#### Exercise details
Please copy out the full listing that follows exactly; no picture belongs in the copy.

#### Data provided
== == ==

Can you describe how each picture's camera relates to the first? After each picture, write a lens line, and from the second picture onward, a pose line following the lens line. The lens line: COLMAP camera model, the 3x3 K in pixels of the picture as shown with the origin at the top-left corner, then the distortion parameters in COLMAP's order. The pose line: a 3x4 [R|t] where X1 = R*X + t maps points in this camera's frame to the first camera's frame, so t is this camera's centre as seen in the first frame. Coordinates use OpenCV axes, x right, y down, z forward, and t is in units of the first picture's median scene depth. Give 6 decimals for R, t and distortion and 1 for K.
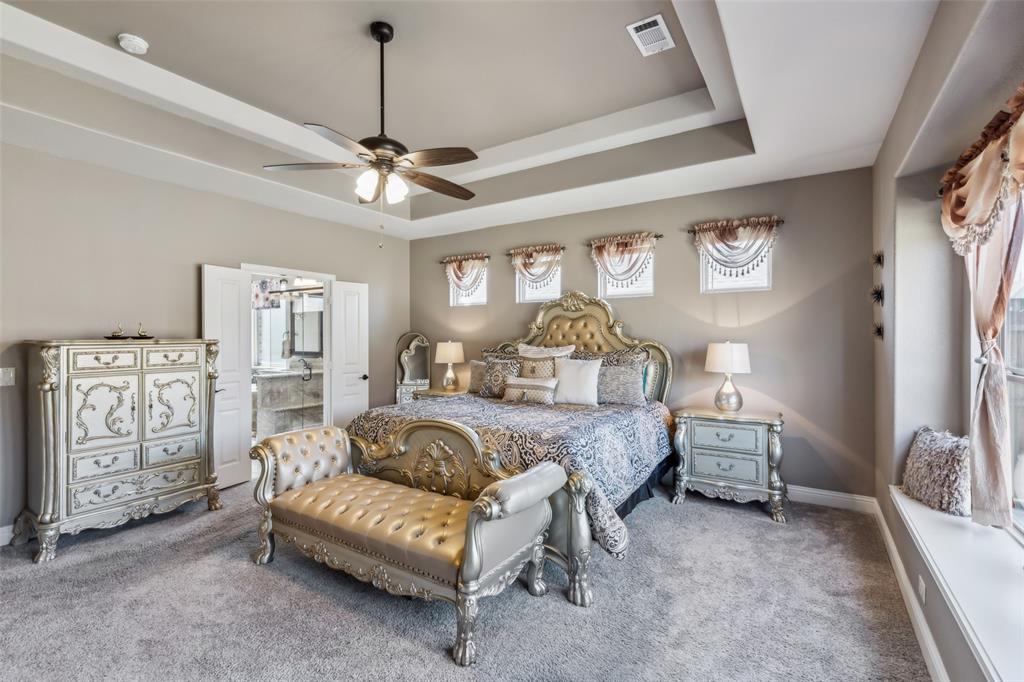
lens RADIAL K [[459.6, 0, 505.3], [0, 459.6, 334.9], [0, 0, 1]] dist [0.009071, -0.002224]
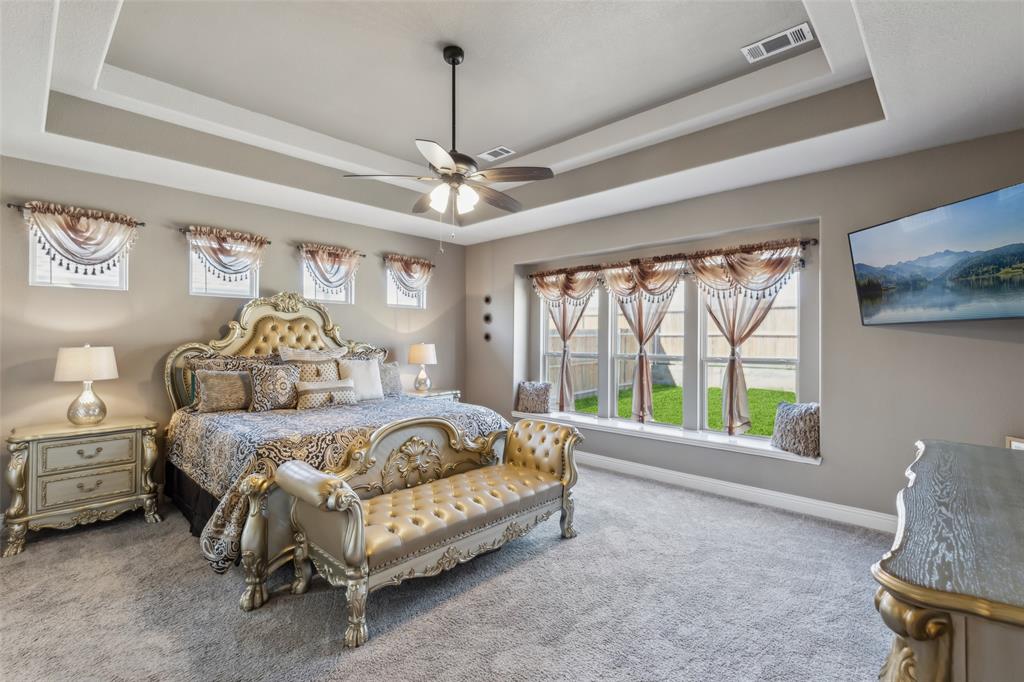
lens RADIAL K [[459.6, 0, 503.5], [0, 459.6, 342.2], [0, 0, 1]] dist [0.009071, -0.002224]
pose [[0.185208, -0.007021, 0.982674, -0.748418], [-0.010556, 0.999903, 0.009134, -0.002303], [-0.982643, -0.012065, 0.185116, 0.392634]]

== == ==

#### Task output
Can you describe how each picture's camera relates to the first? After each picture, write a lens line, and from the second picture onward, a pose line following the lens line. The lens line: COLMAP camera model, the 3x3 K in pixels of the picture as shown with the origin at the top-left corner, then the distortion parameters in COLMAP's order. The pose line: a 3x4 [R|t] where X1 = R*X + t maps points in this camera's frame to the first camera's frame, so t is this camera's centre as seen in the first frame. Coordinates use OpenCV axes, x right, y down, z forward, and t is in units of the first picture's median scene depth. Give 6 decimals for R, t and distortion and 1 for K.
lens RADIAL K [[459.6, 0, 505.3], [0, 459.6, 334.9], [0, 0, 1]] dist [0.009071, -0.002224]
lens RADIAL K [[459.6, 0, 503.5], [0, 459.6, 342.2], [0, 0, 1]] dist [0.009071, -0.002224]
pose [[0.185208, -0.007021, 0.982674, -0.748418], [-0.010556, 0.999903, 0.009134, -0.002303], [-0.982643, -0.012065, 0.185116, 0.392634]]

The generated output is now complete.